▶ **SOURCE PASSAGE**

+---+

Jump to content

Optimizing _INetGetSource. is it possible?


pillbug
 Share

Recommended Posts

Hi, I've been working on optimizing the _INetGetSource( and I am not seeing much improvement.

If I have a 1 MB download connection, and each html file is about 10K, I should be able to download 100 searched results per second. Unfortunately, I am not even close to this.

Although eventually I don't plan to use this for google searches, but a list of websites, I've created an example of searches in google with the search word "hello"

I suspect the main problem is having to connect to wininet.dll

If anyone sees ways to improve the program, please let me know on how to speed this process.

$begin = TimerInit()

$h_DLL = DllOpen('wininet.dll')
    $ai_IO = DllCall($h_DLL, 'int', 'InternetOpen', 'str', 'AutoIt v3', 'int', 0, 'int', 0, 'int', 0, 'int', 0)
    If @error Or $ai_IO[0] = 0 Then
        SetError(1)
        Return ''
    EndIf
$v_Struct = DllStructCreate('udword'); udword=unsigned 32 bit integer
for $i = 0 to 399

    $s_URL= 'http://www.google.com/search?hl=en&q=hello&start=' & $i*10 & '&sa=N'
    $ai_IOU = DllCall($h_DLL, 'int', 'InternetOpenUrl', 'int', $ai_IO[0], 'str', $s_URL, 'str', '', 'int', 0, 'int', 0x80000000, 'int', 0)
    If @error Or $ai_IOU[0] = 0 Then
        $source= ''
    EndIf

$s_Buf = ''
    DllStructSetData($v_Struct, 1, 1)
    for $z=1 to 3
        $ai_IRF = DllCall($h_DLL, 'int', 'InternetReadFile', 'int', $ai_IOU[0], 'str', '', 'int', 4096, 'ptr', DllStructGetPtr($v_Struct))
        $s_Buf &= StringLeft($ai_IRF[2], DllStructGetData($v_Struct, 1)); 
    next
    DllCall($h_DLL, 'int', 'InternetCloseHandle', 'int', $ai_IOU[0])
    $source= $s_Buf

TrayTip('', 'Source: ' & $i, 3)

if $i = 5 then TrayTip('', 'Source: ' & stringLeft($source, 5), 3)

next

DllCall($h_DLL, 'int', 'InternetCloseHandle', 'int', $ai_IO[0])
DllClose($h_DLL)

+---+

▶ **DATASET CONTENT**
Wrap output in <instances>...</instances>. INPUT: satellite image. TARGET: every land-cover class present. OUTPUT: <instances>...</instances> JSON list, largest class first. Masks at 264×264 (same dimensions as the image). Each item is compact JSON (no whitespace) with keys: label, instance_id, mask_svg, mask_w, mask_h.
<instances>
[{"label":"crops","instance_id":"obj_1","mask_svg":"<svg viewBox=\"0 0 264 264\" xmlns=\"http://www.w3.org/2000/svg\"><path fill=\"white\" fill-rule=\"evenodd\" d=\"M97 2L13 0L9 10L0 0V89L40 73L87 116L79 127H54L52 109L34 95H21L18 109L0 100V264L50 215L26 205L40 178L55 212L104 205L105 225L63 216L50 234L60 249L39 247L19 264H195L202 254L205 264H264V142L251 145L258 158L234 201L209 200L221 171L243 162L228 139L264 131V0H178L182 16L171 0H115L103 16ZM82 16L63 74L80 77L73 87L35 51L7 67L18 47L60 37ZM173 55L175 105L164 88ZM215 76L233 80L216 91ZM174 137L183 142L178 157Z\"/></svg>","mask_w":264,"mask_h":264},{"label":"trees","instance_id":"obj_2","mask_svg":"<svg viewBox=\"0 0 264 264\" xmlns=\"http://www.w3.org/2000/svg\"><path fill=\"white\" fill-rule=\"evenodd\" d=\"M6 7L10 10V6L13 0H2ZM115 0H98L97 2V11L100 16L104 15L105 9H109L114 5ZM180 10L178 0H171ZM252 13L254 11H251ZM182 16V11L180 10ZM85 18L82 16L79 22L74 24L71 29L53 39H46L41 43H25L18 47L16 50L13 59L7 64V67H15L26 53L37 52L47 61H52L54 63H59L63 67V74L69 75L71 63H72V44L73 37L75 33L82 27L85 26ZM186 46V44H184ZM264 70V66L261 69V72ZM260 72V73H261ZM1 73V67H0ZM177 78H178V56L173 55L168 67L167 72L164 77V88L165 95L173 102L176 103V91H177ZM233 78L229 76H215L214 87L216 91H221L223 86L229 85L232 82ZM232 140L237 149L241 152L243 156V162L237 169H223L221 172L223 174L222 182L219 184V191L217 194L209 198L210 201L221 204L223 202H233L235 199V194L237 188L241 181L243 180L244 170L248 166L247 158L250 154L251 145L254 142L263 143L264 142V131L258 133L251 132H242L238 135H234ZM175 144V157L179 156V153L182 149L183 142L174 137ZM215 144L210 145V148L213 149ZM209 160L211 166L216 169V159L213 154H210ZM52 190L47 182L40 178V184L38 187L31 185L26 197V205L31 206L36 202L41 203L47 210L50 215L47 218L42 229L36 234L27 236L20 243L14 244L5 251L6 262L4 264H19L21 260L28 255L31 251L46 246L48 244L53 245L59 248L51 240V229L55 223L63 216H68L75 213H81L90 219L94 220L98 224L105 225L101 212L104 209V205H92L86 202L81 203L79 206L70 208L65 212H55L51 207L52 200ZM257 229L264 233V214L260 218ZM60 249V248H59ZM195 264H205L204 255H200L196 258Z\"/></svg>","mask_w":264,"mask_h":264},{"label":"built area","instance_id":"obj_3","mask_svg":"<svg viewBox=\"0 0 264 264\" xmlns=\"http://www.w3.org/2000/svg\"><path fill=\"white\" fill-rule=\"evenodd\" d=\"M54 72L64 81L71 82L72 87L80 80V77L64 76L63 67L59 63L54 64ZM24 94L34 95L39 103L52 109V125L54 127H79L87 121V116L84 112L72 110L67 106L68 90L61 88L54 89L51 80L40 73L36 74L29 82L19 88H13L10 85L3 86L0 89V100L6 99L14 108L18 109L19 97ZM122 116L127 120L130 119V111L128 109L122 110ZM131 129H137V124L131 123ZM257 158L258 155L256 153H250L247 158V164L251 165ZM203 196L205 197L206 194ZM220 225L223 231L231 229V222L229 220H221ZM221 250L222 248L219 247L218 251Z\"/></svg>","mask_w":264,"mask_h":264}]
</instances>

+---+

▶ **WRITTEN PROBLEM 1**
Translate this sentence from the forum post about optimizing _INetGetSource into Spanish: "I suspect the main problem is having to connect to wininet.dll"
▶ **WRITTEN PROBLEM 2**
In the forum post about optimizing _INetGetSource, which search word does the Google example use?
▶ **WRITTEN PROBLEM 3**
Carry on the forum thread about optimizing _INetGetSource from its last line.

▶ **REPLY 1**
Sospecho que el problema principal es tener que conectarse a wininet.dll.

▶ **REPLY 2**
"hello"

▶ **REPLY 3**
$dif =Timerdiff($begin)
msgbox(0,"Time Difference", $dif)
Edited by pillbug
Link to comment
Share on other sites

If I have a 1 MB download connection, and each html file is about 10K, I should be able to download 100 searched results per second.

Way to oversimplify ! I don't have the knowledge to help you, maybe someone else will provide more useful info. I just wanted to say that your thinking is wrong, there are are more connection latencies involved. And the fractions of a second needed to interface with a dll is negligible.

Link to comment
Share on other sites

Maybe something like this, but it was still way slower than what you posted. Maybe explore the forums and see if there is any other examples of getting the source of a page... :)

$begin = TimerInit()

$oHTTP = ObjCreate("winhttp.winhttprequest.5.1")

$term = "hello"

For $i = 0 To 10
    $s_URL = 'http://www.google.com/search?hl=en&q=' & $term & '&start=' & $i * 10 & '&sa=N'
    ClipPut ($s_URL)
    $oHTTP.Open("GET", $s_URL, False)
    $oHTTP.Send()
    $source = $oHTTP.ResponseText
    ConsoleWrite ("Source for document " & $i & @CRLF)
Next

$dif = TimerDiff($begin)
MsgBox(0, "Time Difference", $dif & @CRLF & "Average (ms) = " & Int ($dif/$i))
Link to comment
Share on other sites

I already tried that one Brett, For me, it ended up being 17 seconds for all 10; when his code was like, 4 seconds for 10. So I didnt bother posting.

My only suggestion, would be maybe making your own function using the TCP* stuff.

Something like;

TCPConnect()

For $i = 0 To 10

TCPSend()

While 1

;some other thing to log the source

WEnd

Next

So that your not having to reopen a connection every time, Though I dont know if that works, as ive never tried.

But I think it should work.

# MY LOVE FOR YOU... IS LIKE A TRUCK- #
Link to comment
Share on other sites

Remember this is single thread code your working with and it takes time to excute this code so right there your download rate is slowing down or I should say not fully being used. First off how fast is your computer because every mm adds and having 100 at about 10 mm is 1000 mm, oh a second more or less.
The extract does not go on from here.